Start of Source

W is picking up mail which continues to come here. Her last thing is a bicycle and I wouldn't place too much significance in that.

Early on when w left it was like a D to her. She was totally done when she left.

We talked about how the divorce would go; We talked about how we would split stuff etc. but we never did any legal work. W doesn't need that for her to move on. If filing is left to her it could be years. The fact that she hasn't filed doesn't give me hope, but if she were to file it would be a HUGE statement. Like she met someone new and is sure she wants to be with that person And that person needs her to be divorced.

It took a very long time for her first divorce to get started; I think it was over three years and it was her husband who filed. I think most likely I will have to file to protect my assets.

I have no plans right now; I will rethink my position on that after the holidays.

I think I have gotten pretty good at not doing what doesn't work. And I have found a few things that worked a little.

I think 25mlc's point was that doing nothing gets me nowhere. I possibly needed to be bolder and less scared to act. I did do that over the summer when I invited w to Vegas with me. In the end that didn't work out. Still I could try again, but I think I need a better window of opportunity. And I may not get one. I tried a bit when she asked me for drinks for my bday. When she canceled the meeting (I had to message her to remind her before she canceled), I suggested that we try a weekend and she immediately shut down the next two possible weekends. She wasn't suggesting alternatives at that time so I felt like she may have been rethinking the drinks. It didn't feel like the right timing to suggest going to the ballet as 25mlc suggested.

End of Source
Start of Extracted information

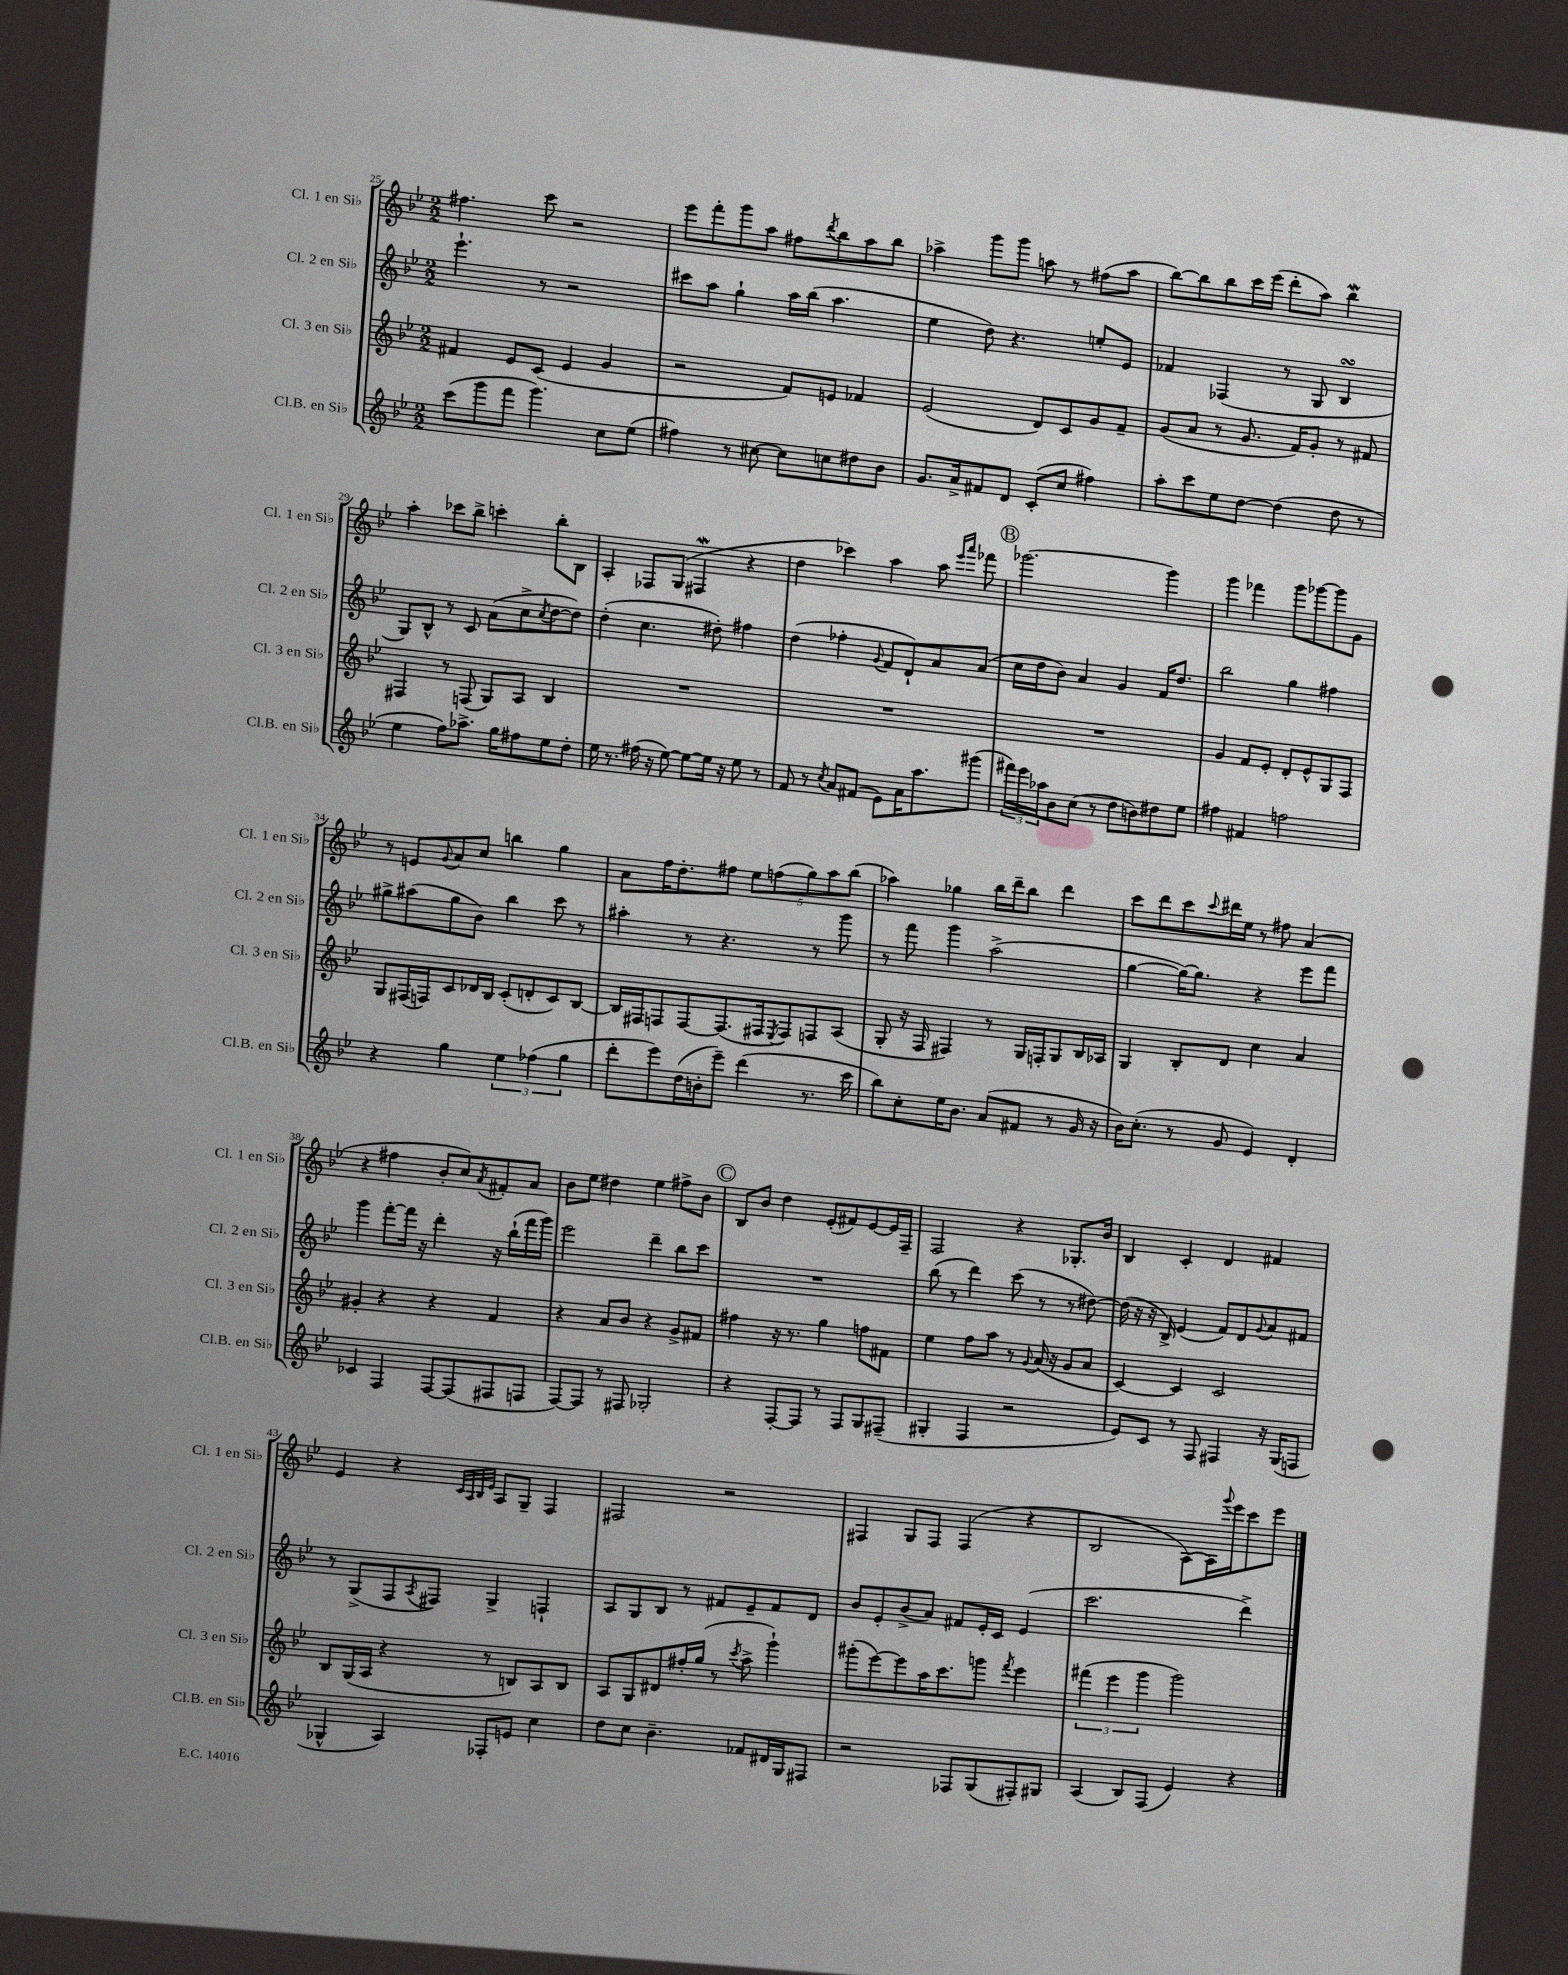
<<
\new StaffGroup <<
\new Staff = "s0" \with { instrumentName = "Cl. 1 en Sib" shortInstrumentName = "Cl. 1 en Sib" } {
    \clef treble \key bes \major \numericTimeSignature \time 2/2
    fis''4. c'''8 r2 |
    ees'''8 f'''8-. g'''8 a''8 fis''8 \acciaccatura { d'''8 } bes''8 a''8 bes''8 |
    aes''4-> g'''8 g'''8 a''8 r8 fis''8( a''8 |
    bes''8~) bes''8 bes''8 c'''16 ees'''16( d'''8-. a''8) bes''4\mordent |
    a''4-. ces'''8 bes''8-> c'''4-. bes''8-. bes8 |
    a4-. fes8 g8( fis4\mordent r4 |
    d''4 ces'''4) a''4 a''8 \grace { ees'''16 a'''16 } fes'''8 |
    \mark \markup { \circle "B" } ges'''2.~ ges'''4 |
    g'''4 fes'''4 g'''8 ges'''8~ ges'''8 g'8 |
    r8 e'8 \appoggiatura { g'8 } a'8 c''8 b''4 g''4 |
    a'8 f''16 d''8.-. fis''8 \tuplet 5/4 { ees''8 f''8( g''8) a''8 bes''8( } |
    aes''4) ges''4 bes''16 d'''16-- bes''8 d'''4 |
    c'''8 d'''8 c'''8 \appoggiatura { c'''8 } dis'''16 ees''16 r8 fis''8 a'4( |
    r4 fis''4 bes'8-. c''8) \acciaccatura { a'8 } fis'8-. a'8 |
    bes'8 ees''8 dis''4 ees''4 fis''8-> bes'8 |
    \mark \markup { \circle "C" } bes8 bes'8 d''4 ees'8-.( fis'8) ees'8~ ees'16 f16-- |
    f2 r4 ges8.-. bes'16 |
    bes4 c'4-. d'4 fis'4 |
    ees'4 r4 \grace { c'32 a32 bes32 ees'32 } a8 g8-- f4 |
    fis2 r2 |
    fis4 g8 fis8 fis4( r4 |
    bes2 a8~) a16 \appoggiatura { g'''8 } ees'''16 c'''8 ees'''8 \bar "|." |
}
\new Staff = "s1" \with { instrumentName = "Cl. 2 en Sib" shortInstrumentName = "Cl. 2 en Sib" } {
    \clef treble \key bes \major \numericTimeSignature \time 2/2
    ees'''4.-! r8 r2 |
    cis'''8 a''8 g''4-! a''16 bes''16( a''4. |
    ees''4 d''8) r4. e''8-. ees'8 |
    fes'4 fes4( r8 g8 bes4\turn |
    g8) bes8-^ r8 c'8 a'8( c''8-> \acciaccatura { c''8 } d''8~ d''8) |
    d''4-.( c''4. dis''8-.) fis''4 |
    d''4( fes''4-. \appoggiatura { g'8 } f'8 d'8-!) a'8 a'8( |
    \mark \markup { \circle "B" } c''16 d''16 bes'8) a'4 g'4 f'16 d''8. |
    bes''2 g''4 fis''4 |
    gis''8-> ais''8( gis''8 bes'8) bes''4 c'''8 r8 |
    ais''4-. r8 r4. r8 g'''8 |
    r8 f'''8 g'''4 a''2->( |
    g''4~ g''16~) g''8. r4 ees'''8 f'''8 |
    g'''4 f'''8~-. f'''16 r16 d'''4-. r16 bes''16-!( f'''16 g'''16) |
    ees'''2 d'''4-- bes''8 c'''8 |
    \mark \markup { \circle "C" } R1 |
    bes''8( r8 d'''4) c'''8( r8 r8 dis''8~) |
    dis''16( r16 r16 bes16->) ees'4( f'8) d'8 \appoggiatura { g'8 } a'8 fis'8 |
    r8 g8->( f8 \acciaccatura { a8 } fis8) g4-> f4-! |
    a8 g8 bes8 r8 fis'8 ees'8-- fis'8 d'8 |
    bes'8 ees'8-. bes'8->( a'8) fis'8 ees'16-. c'16 ees'4( |
    c'''2. d'''4->) \bar "|." |
}
\new Staff = "s2" \with { instrumentName = "Cl. 3 en Sib" shortInstrumentName = "Cl. 3 en Sib" } {
    \clef treble \key bes \major \numericTimeSignature \time 2/2
    fis'4 ees'8 c'8( ees'4 g'4 |
    r2 f'8) e'8 fes'4 |
    ees'2( d'8) c'8 g'8 f'8-- |
    g'8( a'8 r8 g'8. f'16) g'8-. r8 fis'8 |
    fis4 r8 f8( g8) a8 bes4 |
    R1 |
    R1 |
    \mark \markup { \circle "B" } R1 |
    g'4 f'8 ees'8-. d'8-. ees'8-^ g8 f8 |
    g8 fis16( f16) c'8 des'16 bes16 c'8-.( d'8-. c'8) bes8~ |
    bes16 fis16 f8 f8~ f8.( fis16 \acciaccatura { ees8 } fis8) f8 a8( |
    g8-. r16 f16 fis4) r8 g16 f16-. g8 bes16 aes16 |
    g4 bes8-. d'8 c''4 a'4 |
    gis'4-. r4 r4 f'4 |
    r4 a'8 bes'8 r4 g'8-> fis'8 |
    \mark \markup { \circle "C" } fis''4 r16 r8. g''4 f''8 fis'8 |
    ees''4 f''8 a''8 r8 \appoggiatura { g'8 } a'16( r16 g'8 a'8 |
    c'4~) c'4 c'2 |
    bes8 g16( a16 r4 r8 b8) a8 b8 |
    a8 g8 dis'8 fis''16-. g''16( r8 \acciaccatura { c'''8 } a''8-> g'''4-!) |
    gis'''8-.( ees'''8~) ees'''8 a''16 c'''8. g'''8 \acciaccatura { f'''8 } ees'''4 |
    \tuplet 3/2 { fis'''4( ees'''4 g'''4 } g'''2) \bar "|." |
}
\new Staff = "s3" \with { instrumentName = "Cl.B. en Sib" shortInstrumentName = "Cl.B. en Sib" } {
    \clef treble \key bes \major \numericTimeSignature \time 2/2
    c'''8( g'''8 f'''8 g'''4.) c''8 ees''8( |
    fis''4) r8 cis''8~ cis''8 c''8 dis''8 bes'8 |
    g'8. a'16-> fis'8 d'8 c'8-.( c''8 fis''4) |
    a''8-. c'''8 ees''8 d''8~ d''4( d''8 r8 |
    ees''4 f''8) aes''8.-> g''16 fis''8 ees''8 d''8-. |
    ees''16 r8. fis''16( r16 ees''8~) ees''8~ ees''16 r16 ees''8 r8 |
    f'8 r8 \acciaccatura { c''8 } a'8 fis'8( ees'8) a'16 a''8. gis'''8( |
    \mark \markup { \circle "B" } \tuplet 3/2 { fis'''16) ees'''16 aes''16 } bes'8 c''8( r8 d''8 b'8) dis''8 ees''8 |
    fis''4 fis'4 f''2 |
    r4 g''4 \tuplet 3/2 { ees''4 fes''4( g''4 } |
    d'''8-. ees'''8) d''16( b'16-. ees'''8--) d'''4( r8. c'''16 |
    bes''8) c''8-. ees''16 bes'8. a'8( fis'8 r8 g'16 r16 |
    bes'16) c''8.-.( r8 g'8 ees'4) d'4-. |
    ces'4 f4 f8~ f8( fis8 f8 |
    f8~) f8 r8 fis8 ges2-. |
    \mark \markup { \circle "C" } r4 f8~-. f8 r8 f8 g8 fis8--( |
    gis4-. f4 r2 |
    ees'8) c'8 r8 f8 fis4 r16 g16( f8 |
    ges4-^ a4) fes8-. e'8 c''4 |
    d''8 c''8 bes'4.-- fes'8 dis'16 g16 fis8 |
    r2 fes8 g8( fis8-.) gis8 |
    a4( bes8) f8( ees'4) r4 \bar "|." |
}
>>
>>
\layout { \context { \Score currentBarNumber = #25 } }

End of Extracted information

# Problems and tasks
A. Answer these questions from the post about the separation:
(i) According to the post, who filed for W's first divorce?
(ii) Where did the writer invite W over the summer?
(iii) What did the writer suggest after W canceled the drinks?
B. Carry on the post about the separation from its final sentence, keeping the same first-person voice.

# Task-by-task results
A.
(i) Her husband filed.
(ii) To Vegas.
(iii) That they try a weekend.

B.
When w and I were seeing each other every few weeks, I could have pursued a bit more. I wish I would have been more available when w contacted me asking for sex. I think if we would have had a good experience that may have tipped the balance towards me bit. Quite honestly, knowing my w, I think my most likely path back to her is if she opens the door to sex again and I can act like it is just meaningless no pressure sex. If I allow her to pursue and sex is involved she will likely get attached to me again.

I am considering sending some of the same kinds of texts that I was sending in May and June that seemed to work a little. I would think that those kind of get old after a while. It is interesting to note that she does respond better to things that are different ... Like that alien abduction text that I sent.

Over the past 10 months I have had the best success sort of creating openings for my w to pursue me. If I am available exactly when she is seeking me, we have had good times. When something gets canceled and I pursue she has backed off, but when I am not available at times she has pursued harder; other times she would disappear for weeks after something doesn't work out.

I am emotionally tired and I am not sure what else I can do at this point.


Me-45
W-44
T-7 years
M-3 years (4th anniversary July 13, but we're separated)
Kids from previous relationships (s14 d16 mine, s23, s24 hers)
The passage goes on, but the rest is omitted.